Bergamota aseguraba que no eran realmente de vacación los días de asueto, si no se dedicaba un rato tranquilo a abrir los pliegos de algún volumen intonso. No faltaba ocasión de entregarse a esa labor, pues el legado del tío Semiramis contenía mucho libro virgen, al que nadie había hincado el diente (o metido mano como afirmaba Tato). Semiramis Bergamota, al morir, era dueño de una considerable biblioteca en la que junto con los libros que su sobrino llamaba de lectura, se encontraba una buena proporción de papeles y rarezas, fruto de cierta manía bibliófila contra la que el tío Semiramis había luchado toda su vida a brazo partido. Al final habían vencido los de leer a los papeles y rarezas, que sin embargo no eran pocos. La biblioteca del tío Semiramis había acabado en Nava, unida a la propia del Gran Bergamota, instaladas las dos en la planta del palacio cuyo uso había cedido Doroteo al gran polígrafo. Una de las estancias, amplia, luminosa, de fácil ventilación por los grandes ventanales orientados al Este, había sido convertida en biblioteca y despacho. No era raro que las reuniones entre los tres amigos se celebraran en la biblioteca de arriba, como se la nombraba para distinguirla de la biblioteca de la casa, situada en la planta baja. Bergamota aprovechaba para abrir pliegos con una afiladísima navaja portuguesa de larguísima hoja y cachas de madera clara, mientras se hacía la tertulia. En esos días de asueto, en el que las ocupaciones habituales dejaban sitio a un dulce aunque organizado vagar, solía unirse al grupo la Condesa de la Croqueta. Era una excepción que se admitiera a alguien en la tertulia de la biblioteca de arriba en los días de vacación, y esa excepción tenía lugar, única y exclusivamente, con la Condesa. Fidelio Lentini Spotti, el demonio de los Abruzzos, rabiaba por no haber sido nunca invitado al lugar.

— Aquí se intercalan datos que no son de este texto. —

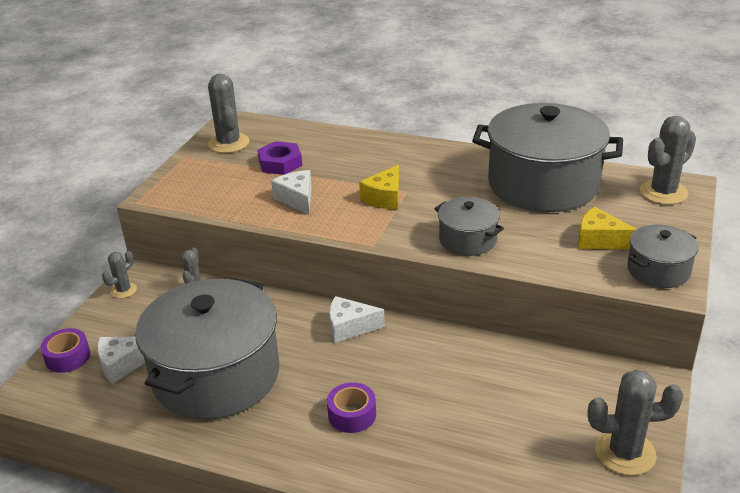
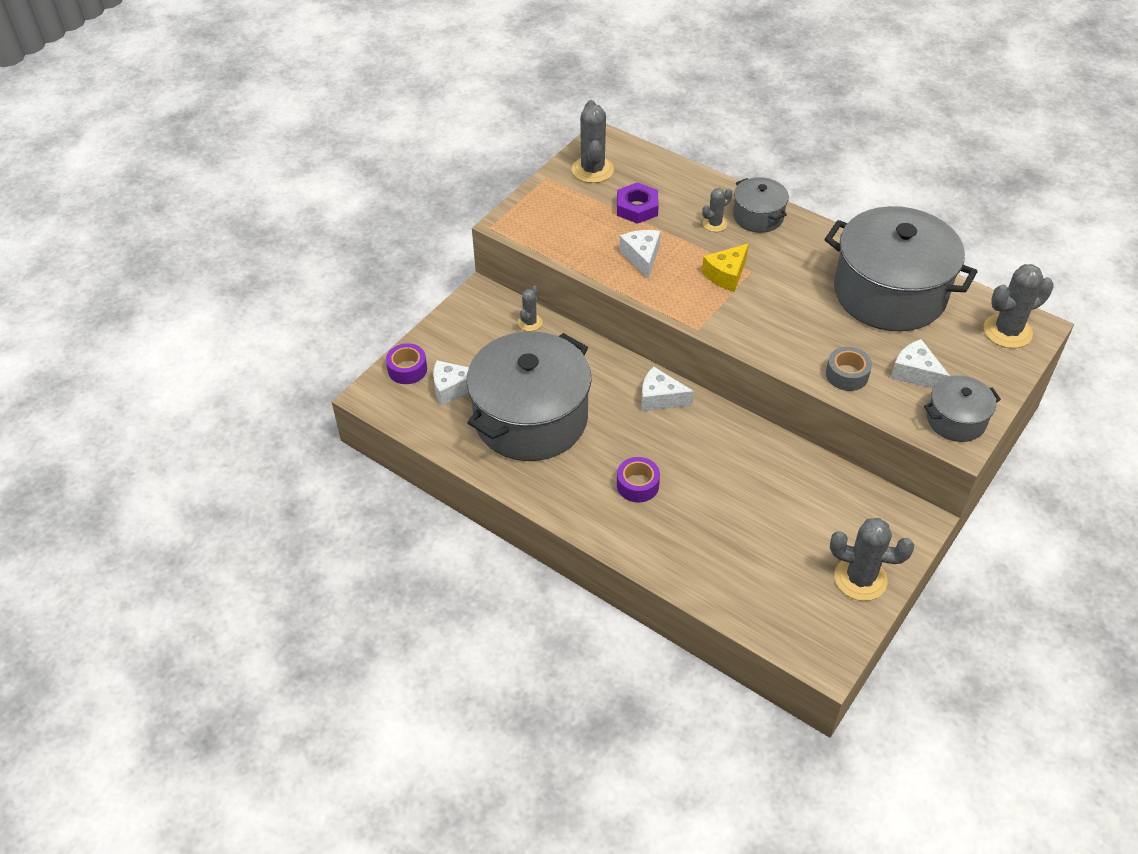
camera: 15 degrees right, 15 degrees up
(123, 290) = (465, 310): grey cactus -> grey cactus (714, 224)
(467, 240) = (789, 343): grey pot -> grey pot (758, 216)
(535, 254) = (847, 375): none -> grey tape
(599, 240) = (915, 373): yellow cheese -> white cheese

Aparecer la Condesa y lanzarse todos al gran juego era inevitable. Le ofrecían asiento, se sentaban alrededor de la mesa, cogía ella recado de escribir, como le gustaba decir, y daba comienzo la elaboración de la Gran Lista:
- Hoy nacional, he dicho.
- ¿Nadie de fuera? ¿Seguro?
- Seguro.
- Hombre precisamente llevo unos días con un descubrimiento bueno y …
- Nacional, narices.
Tato había impuesto delicadamente su criterio, pese a los intentos de Doroteo. Bergamota terciaba asegurando que en cualquier caso la lista nacional era siempre la mejor, la más valiosa, no sólo por la calidad extraordinaria del país de poetas – así se refería a España alguna vez- sino por el idioma. El idioma materno, mascado, esculpido, trabajado, rotundo, aéreo, luminoso.
- Pues Tato, ¡lánzate hombre! dijo Doroteo un poco picado.
- Pues claro, ahí voy: García Pavón, un fuera de serie.
- Hombre claro, pero creo que ya le teníamos dentro de la Gran Lista…
La Condesa se tiró al ruedo:
- De lo primero en la Gran Lista, Corrochano. ¿Qué es torear? es algo extraordinario, toda una España.
- Por lo que a mí respecta, incluya usted en la Gran Lista al pintor Solana, por sus libros claro.
Bergamota era un devoto de los escritos del pintor y pasaba horas delante del retrato que Solana había hecho del abuelo de Doroteo: traje azul, mesa de despacho cargada de objetos –purera, habanos, pipero- en la biblioteca del palacio, de la que se veían los estantes, detrás del retratado, atestados de libros.
Finalmente, Doroteo pidió que se incluyera en la Gran Lista a Dionisio Ridruejo por los Cuadernos de Rusia. Pero lejos de dejar aquí la cosa la condesa concedió dos rondas más y así llegaron a la lista el Belmonte de Chaves Nogales; la Vida de Manolo de Pla; Nuestro padre San Daniel y El obispo leproso, de Gabriel Miró (propuestos por varios de los participantes a la vez), el poema de Góngora que empieza con aquello de hermana Marica…, los versos de Francisco de Aldana, El fulgor y la sangre de Aldecoa, y alguna cosa más.
Hasta que con la hora del paseo, se deshizo la reunión.